# [EXTRACTED TEXT]
....................
It’s tedious and unreliable to do much testing by hand; proper testing involves lots of tests, lots of inputs, and lots of comparisons of outputs. Testing should therefore be done by programs, which don’t get tired or careless. It’s worth taking the time to write a script or trivial program that encapsulates all the tests, so a complete test suite can be run by (literally or figuratively) pushing a single button. The easier a test suite is to run, the more often you’ll run it and the less likely you’ll skip it when time is short.
The Practice of Programming, Kernighan & Pike


Unit tests will not bring to light all the defects in a piece of code, but they do have some advantages over other techniques (such as code inspections):

Regression testing: unit tests are repeatable at zero cost. This means that if you change the code and break something you get to know about it there and then. This in turn gives you confidence when working on the code.
....................
# [DATA BELOW]
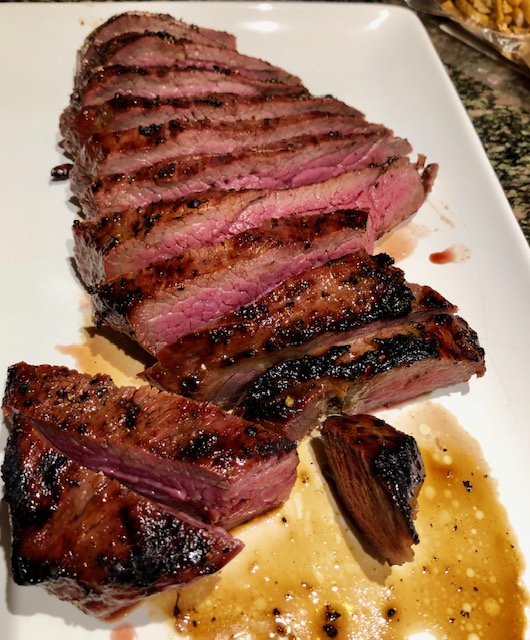
Where is `counter`? The height and width of the screenshot is (640, 530). counter is located at coordinates (506, 148).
....................
# [DIRECTIONS FOR THIS TASK]
Extend the passage on unit testing past its final sentence, carrying on its list of the advantages of unit tests. The data has no connection to the passage on unit testing.

# [ANSWER SPACE]
Documentation: unit tests document the code, showing how you expected the code under test would be called.

Pause for thought: the process of creating unit tests forces me to put the implementation details to one side for a moment and think clearly about the interface to the code; is my interface simple to use? What do I want it to do when it gets given invalid inputs?

Encourage good code structure: if the code is going to be capable of being driven by a unit test it is going to have to be parameterisable. I’ve found code designed to be unit tested is often easier to reuse in new situations.

Framework for debugging: When something goes wrong at a remote customer site you may be able to take a file or snippet of log data from them, create a new unit test from it and reproduce the problem.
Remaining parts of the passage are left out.